#### Information ####
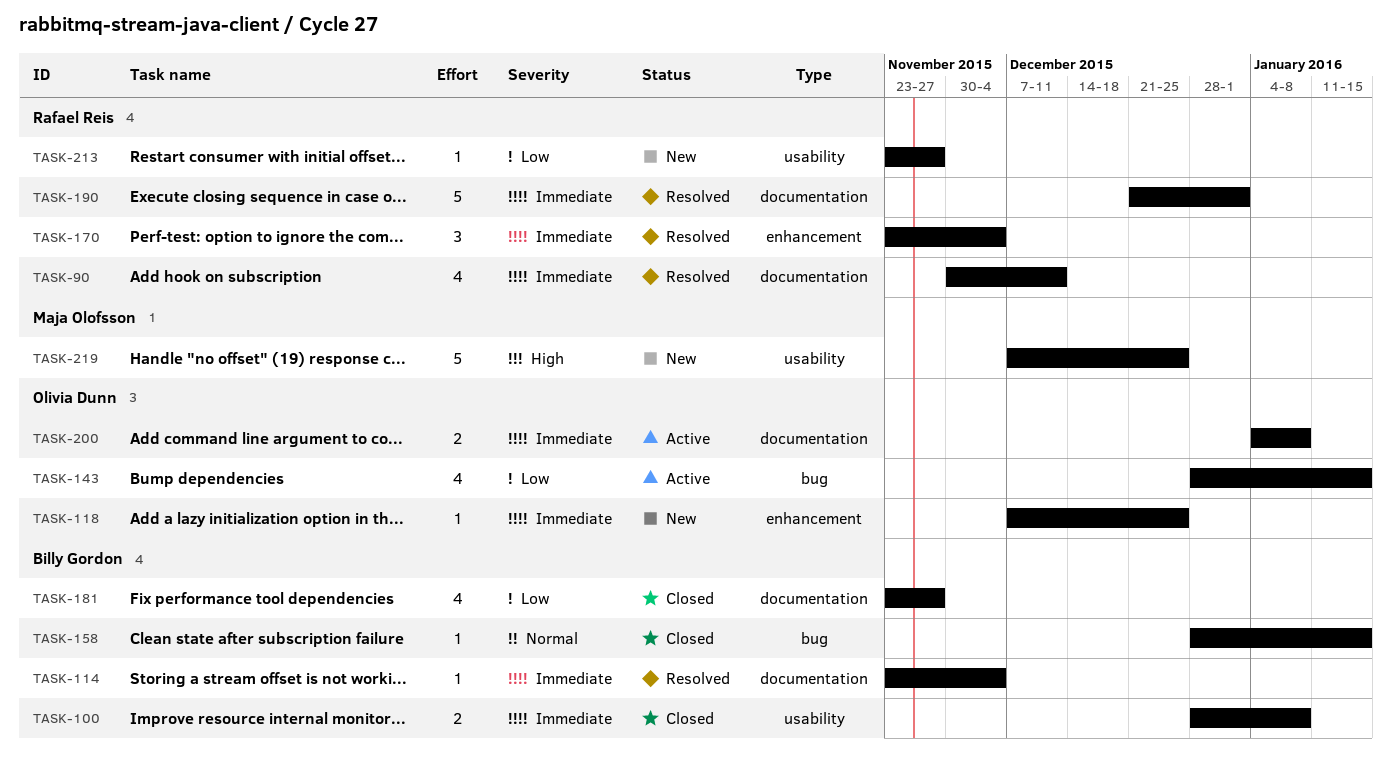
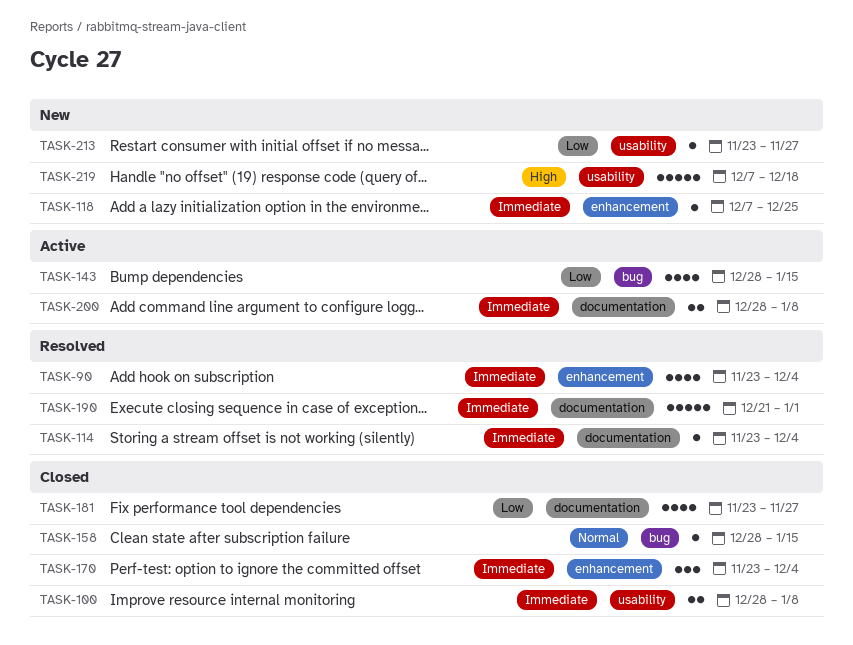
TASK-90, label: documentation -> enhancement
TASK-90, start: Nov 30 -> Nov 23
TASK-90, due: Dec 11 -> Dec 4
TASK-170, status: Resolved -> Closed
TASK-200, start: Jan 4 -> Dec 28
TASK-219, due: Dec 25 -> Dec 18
####
#### Information ####
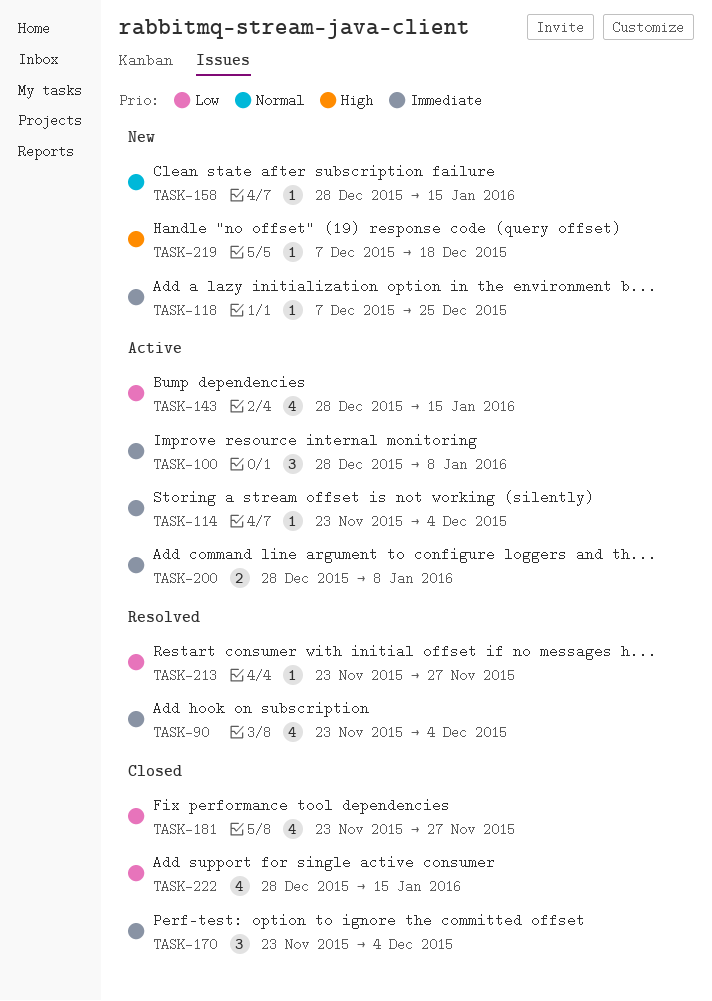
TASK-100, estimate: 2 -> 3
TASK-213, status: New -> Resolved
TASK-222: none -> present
####
# Task to carry out:
Only the lines above from the line containing "TASK-100, estimate: 2 -> 3" through the line containing "TASK-222: none -> present" should be retyped, exactly and with both ends included.

# The answer:
TASK-100, estimate: 2 -> 3
TASK-213, status: New -> Resolved
TASK-222: none -> present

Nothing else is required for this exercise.